The Washington Post

Explaining the Crimea disagreement

There have been many stories in the news recently about Crimea. You may have never heard of it. After all, Crimea is more than 5,000 miles from Washington, and it’s not a place many Americans visit. KidsPost asked Tiffany Harness, an editor on The Washington Post foreign desk, to explain what’s going on there and why it has become a big story.

What is Crimea?

Crimea is a Black Sea peninsula that is connected to southern Ukraine, a country in Europe. Its history is complicated, but for a long time, Crimea was part of Russia. Then in 1954, it became part of Ukraine. The crisis today is about which country should control it now: Ukraine or Russia.

(Gene Thorp/The Washington Post)

Who lives there?

About 2 million people live in Crimea. Around 60 percent see themselves as ethnic Russians and speak Russian. The population also includes ethnic Ukrainians — they tend to feel closer to Ukraine — and a group called the Crimean Tatars.

The Tatars, who are mostly Muslim, suffered under Russian rule and were forced to leave Crimea in the 1940s. Some have returned; today there are about 300,000 Tatars in Crimea.

Why does Russia want Crimea?

Russia and Crimea have deep historical ties. Russian President Vladimir Putin said in a recent speech that “everything in Crimea speaks of our shared history and pride.”

Russia’s parliament voted to admit Crimea last week, and Putin signed a law to complete the process. But Russia had been moving to take the peninsula, and it took control of several Ukrainian military bases.
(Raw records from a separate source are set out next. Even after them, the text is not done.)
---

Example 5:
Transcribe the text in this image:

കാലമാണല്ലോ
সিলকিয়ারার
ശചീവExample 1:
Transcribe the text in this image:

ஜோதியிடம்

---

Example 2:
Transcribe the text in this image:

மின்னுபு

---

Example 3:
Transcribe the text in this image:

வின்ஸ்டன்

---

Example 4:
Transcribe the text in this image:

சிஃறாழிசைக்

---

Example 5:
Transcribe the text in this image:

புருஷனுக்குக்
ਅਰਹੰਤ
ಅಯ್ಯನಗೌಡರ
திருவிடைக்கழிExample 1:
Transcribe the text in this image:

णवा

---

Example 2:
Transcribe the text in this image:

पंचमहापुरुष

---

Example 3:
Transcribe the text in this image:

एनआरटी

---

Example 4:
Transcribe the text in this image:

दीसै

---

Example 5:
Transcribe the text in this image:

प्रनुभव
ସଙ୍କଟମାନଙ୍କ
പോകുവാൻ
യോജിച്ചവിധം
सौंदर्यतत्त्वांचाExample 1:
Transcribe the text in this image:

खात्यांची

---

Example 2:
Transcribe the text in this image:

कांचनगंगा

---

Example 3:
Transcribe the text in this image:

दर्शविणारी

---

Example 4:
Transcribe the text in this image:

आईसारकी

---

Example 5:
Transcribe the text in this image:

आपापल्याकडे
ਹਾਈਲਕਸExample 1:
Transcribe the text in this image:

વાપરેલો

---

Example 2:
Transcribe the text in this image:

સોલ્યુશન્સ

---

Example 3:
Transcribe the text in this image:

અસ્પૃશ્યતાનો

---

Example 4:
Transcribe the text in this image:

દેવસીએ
Ukraine is angry about the developments, but a lot of people wonder whether it can do anything.

There were problems before Ukraine and Russia started fighting over Crimea. Ukrainians were trying to decide whether they should be closer to Russia or to Europe. There were huge protests, and then last month, Ukraine’s president fled to Russia. The country’s new leaders signed an agreement with the European Union last week.

Do people in Crimea want to be part of Russia?
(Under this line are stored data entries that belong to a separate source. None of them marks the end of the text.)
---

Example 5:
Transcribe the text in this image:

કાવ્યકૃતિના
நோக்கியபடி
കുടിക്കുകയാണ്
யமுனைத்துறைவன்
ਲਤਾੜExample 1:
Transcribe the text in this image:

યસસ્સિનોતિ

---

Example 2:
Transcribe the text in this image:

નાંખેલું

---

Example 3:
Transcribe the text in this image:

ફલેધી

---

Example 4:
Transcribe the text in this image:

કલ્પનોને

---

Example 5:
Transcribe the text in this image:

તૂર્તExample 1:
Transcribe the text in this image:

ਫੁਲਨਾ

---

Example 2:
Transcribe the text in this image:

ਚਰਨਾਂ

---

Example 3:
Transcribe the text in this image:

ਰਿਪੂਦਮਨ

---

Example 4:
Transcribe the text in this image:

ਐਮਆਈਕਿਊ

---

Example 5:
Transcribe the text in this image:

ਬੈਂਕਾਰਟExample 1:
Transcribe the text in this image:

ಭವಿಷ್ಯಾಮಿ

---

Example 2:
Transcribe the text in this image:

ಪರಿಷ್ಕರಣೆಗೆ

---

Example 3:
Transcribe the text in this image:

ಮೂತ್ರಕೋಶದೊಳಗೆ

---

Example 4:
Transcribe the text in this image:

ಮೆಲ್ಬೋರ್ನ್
Yes. Most people in Crimea wanted to break away from Ukraine and join Russia. They voted about a week ago, and most people who participated said yes. The night of the vote, thousands of people ran out into the streets of Crimea’s capital to celebrate. But not everyone was happy, and some people didn’t vote because they think joining Russia is a bad idea.

If Crimeans voted to be part of Russia, why do some people think that’s not okay?

To many Ukrainians, it would be similar to a region of the United States voting to join another country. Plus, there are tens of thousands of people in Crimea, including the Tatars, who are afraid of becoming part of Russia.

Has the United States or Europe punished Russia for taking control of Crimea?

Yes. President Obama says that Crimea’s vote to leave Ukraine is “illegal” and that Russia’s annexation of Crimea is an “illegitimate move” — that means Russia had no right to do it. Obama announced punishments — which are called sanctions — against Russia and said more might be possible in the future.

European Union leaders have taken similar steps against Russia.

Is this the beginning of a bigger conflict?

It’s not clear what will happen next. But Russia is moving very quickly to take over Crimea, and on Monday, Ukraine said it was ordering its soldiers to leave.